なぜ「格安ツアー」で利益が出るのか? カギは「キックバック」

 てるみくらぶは、1998年12月に設立。73年に設立された旅行会社、アイ・トランスポート社の「てるみくらぶ事業部」を前身とする。アイ・トランスポート社は、国内ではまだ珍しかった無店舗型旅行会社として、自社サイト「てるみくらぶ」を通じて一般消費者にツアー商品を直販し、急成長を遂げた。その後、アイ・トランスポート社から、てるみ社ほかへと事業が引き継がれ、グループ会社となって旅行事業を拡大していった。

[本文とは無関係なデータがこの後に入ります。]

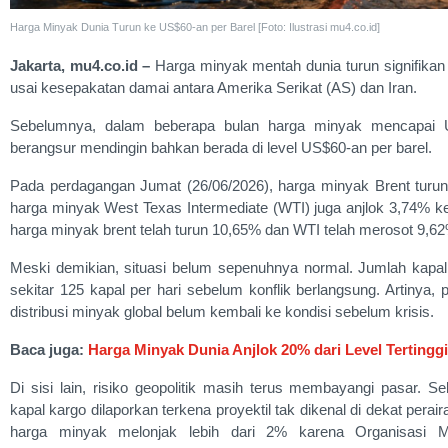
Harga Minyak Dunia Turun ke US$60-an per Barel [Foto: Ilustrasi mu4.co.id]
Jakarta, mu4.co.id –
Harga minyak mentah dunia turun signifika
usai kesepakatan damai antara Amerika Serikat (AS) dan Iran.
Sebelumnya, dalam beberapa bulan harga minyak mencapai U
berangsur mendingin bahkan berada di level US$60-an per barel.
Pada perdagangan Jumat (26/06/2026), harga minyak Brent turu
harga minyak West Texas Intermediate (WTI) juga anjlok 3,74% k
harga minyak brent telah turun 10,65% dan WTI telah merosot 9,6
Meski demikian, situasi belum sepenuhnya normal. Jumlah kapal 
sekitar 125 kapal per hari sebelum konflik berlangsung. Artinya, 
distribusi minyak global belum kembali ke kondisi sebelum krisis.
Baca juga:
Harga Minyak Dunia Anjlok 20% dari Level Tertinggi
Di sisi lain, risiko geopolitik masih terus membayangi pasar. 
kapal kargo dilaporkan terkena proyektil tak dikenal di dekat per
harga minyak melonjak lebih dari 2% karena Organisasi M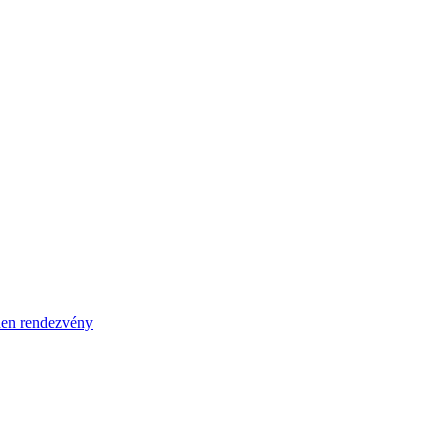
en rendezvény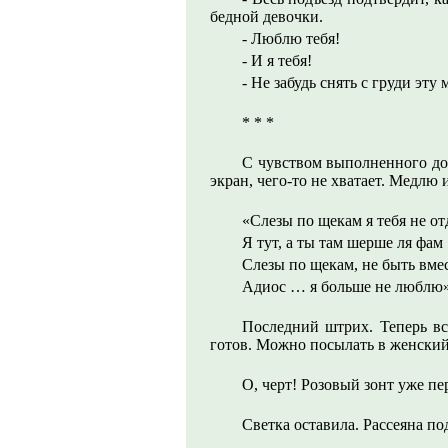
бедной девочки.
- Люблю тебя!
- И я тебя!
- Не забудь снять с груди эт
* * *
С чувством выполненного до
экран, чего-то не хватает. Медлю 
«Слезы по щекам я тебя не от
Я тут, а ты там шерше ля фам
Слезы по щекам, не быть вме
Адиос … я больше не люблю
Последний штрих. Теперь все
готов. Можно посылать в женский
О, черт! Розовый зонт уже пе
Светка оставила. Рассеяна по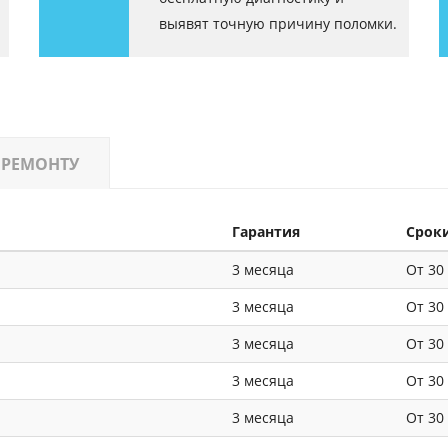
выявят точную причину поломки.
 РЕМОНТУ
Гарантия
Срок
3 месяца
От 30
3 месяца
От 30
3 месяца
От 30
3 месяца
От 30
3 месяца
От 30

 てるみくらぶは、一都市滞在型の海外パッケージツアーを主体に、ハワイやグアム、サイパン、韓国、台湾、タイなどのツアー商品を扱い、11年9月期の年売上高は約134億円を計上する。その利益構造の主軸となっていたのは、パッケージツアーを売り、飛行機の乗客を確保することで航空会社から支払われるキックバックだ。空席が多いままでの運行を避けたい航空会社は、座席数を埋めるために、旅行業者に集客をしてもらう契約を結んでいる。

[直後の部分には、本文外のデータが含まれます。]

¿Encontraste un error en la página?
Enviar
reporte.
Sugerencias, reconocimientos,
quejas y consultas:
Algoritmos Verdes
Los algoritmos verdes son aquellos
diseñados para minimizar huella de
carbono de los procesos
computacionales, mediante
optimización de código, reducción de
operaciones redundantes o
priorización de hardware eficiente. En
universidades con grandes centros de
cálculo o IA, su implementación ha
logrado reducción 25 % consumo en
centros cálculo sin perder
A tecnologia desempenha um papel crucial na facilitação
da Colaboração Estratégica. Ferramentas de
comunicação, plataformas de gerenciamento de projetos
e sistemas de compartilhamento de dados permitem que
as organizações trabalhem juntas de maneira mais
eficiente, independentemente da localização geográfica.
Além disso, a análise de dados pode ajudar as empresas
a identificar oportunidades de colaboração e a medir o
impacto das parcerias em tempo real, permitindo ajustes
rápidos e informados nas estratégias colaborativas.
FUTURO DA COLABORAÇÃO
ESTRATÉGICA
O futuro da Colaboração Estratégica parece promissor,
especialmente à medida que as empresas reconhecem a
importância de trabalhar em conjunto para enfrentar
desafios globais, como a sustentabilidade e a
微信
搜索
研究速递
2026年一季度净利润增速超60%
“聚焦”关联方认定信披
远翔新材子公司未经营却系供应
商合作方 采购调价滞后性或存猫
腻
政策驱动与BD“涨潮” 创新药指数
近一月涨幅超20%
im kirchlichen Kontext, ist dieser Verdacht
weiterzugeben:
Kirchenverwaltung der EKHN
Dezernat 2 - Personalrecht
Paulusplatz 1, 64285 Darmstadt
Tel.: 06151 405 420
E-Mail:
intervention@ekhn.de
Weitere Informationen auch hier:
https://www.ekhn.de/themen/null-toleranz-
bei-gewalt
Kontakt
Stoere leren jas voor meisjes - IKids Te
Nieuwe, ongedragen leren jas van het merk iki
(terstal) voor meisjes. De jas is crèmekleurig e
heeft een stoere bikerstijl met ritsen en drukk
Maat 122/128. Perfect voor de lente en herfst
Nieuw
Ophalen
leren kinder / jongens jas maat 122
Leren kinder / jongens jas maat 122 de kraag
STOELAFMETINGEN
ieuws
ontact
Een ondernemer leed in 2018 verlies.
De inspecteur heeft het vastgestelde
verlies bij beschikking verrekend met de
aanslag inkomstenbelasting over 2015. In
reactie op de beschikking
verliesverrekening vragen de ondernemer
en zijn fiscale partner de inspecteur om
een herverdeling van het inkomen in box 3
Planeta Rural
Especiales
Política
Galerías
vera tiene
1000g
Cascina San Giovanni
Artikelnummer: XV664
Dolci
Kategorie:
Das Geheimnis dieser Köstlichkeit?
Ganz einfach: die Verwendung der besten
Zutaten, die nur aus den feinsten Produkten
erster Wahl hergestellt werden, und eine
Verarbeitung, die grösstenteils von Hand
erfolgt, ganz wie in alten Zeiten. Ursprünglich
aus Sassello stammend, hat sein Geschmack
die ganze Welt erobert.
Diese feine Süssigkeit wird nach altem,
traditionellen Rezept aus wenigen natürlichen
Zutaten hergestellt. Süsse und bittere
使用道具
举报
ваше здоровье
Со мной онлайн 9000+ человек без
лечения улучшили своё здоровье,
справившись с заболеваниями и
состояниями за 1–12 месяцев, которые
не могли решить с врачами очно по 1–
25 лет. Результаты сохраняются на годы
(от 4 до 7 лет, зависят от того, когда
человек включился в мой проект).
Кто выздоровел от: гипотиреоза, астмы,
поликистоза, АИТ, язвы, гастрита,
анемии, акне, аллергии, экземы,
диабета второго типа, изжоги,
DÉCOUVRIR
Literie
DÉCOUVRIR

 てるみくらぶも、一定期間に決められた座席数を一般消費者へ販売する(送客)契約を結んでいた。契約の内容では、月単位での送客数と送客を達成した場合の1人あたりの報奨金の額が決められ、航空会社から旅行会社にキックバックが支払われていた。

 例えば、1カ月に1000席の販売を航空会社と約束し、100%達成すると1人当たり数千円〜1万円ほどのキックバックが航空会社から支払われるといった具合だ。このとき、航空券の卸値は状況に応じて安くなるため、旅行業者は通常価格より安いチケットを一般消費者に提供できる。さらにキックバックを得ることで、1泊2万3000円といったツアーが赤字でも、採算がとれるような仕組みになっていた。

 12年までは円高が続き、宿泊代などの仕入れコストを圧縮することで収益を得ていた。しかし13年以降、円安基調の傾向が強まったことなどの影響で、13年9月期の年売上高は約61億5800万円、前年比47.3%減にまで落ち込む。ネット予約の旅行業者が次々と現れ、航空会社も自社で航空券をネット販売するようになったほか、飛行機の小型化などで座席数が余りづらい状況も追い打ちをかけた。

 こうした状況を打破するため、てるみくらぶは、これまでの「安い・近い・短い」プランから、新たに付加価値の高いヨーロッパ周遊クルーズのプランを企画。富裕・シニア層をターゲットに、これまでWeb主体だった広告宣伝をテレビや新聞広告にも広げた。

 さらに、リピーターを増やすため、対面販売にも力を入れようと大阪、札幌に支店を開設。差別化された周遊プランと広告の効果もあって、15年9月期の年売上高は約140億円と増収。ただし出店費用や添乗員採用に伴う人件費などで、収益は悪化していた。

 そうしたなか、15年にグループ企業の「自由自在」社を先導していた取締役が退職。自由自在が運営していた旅行ツアー通販サイト「さわやかプラス」事業は、同年4月にてるみくらぶへ統合され、新たに自社サイト「自由自在」を開設する。こうしたグループ内部での度重なるブランド転換も、収益性悪化の要因となった。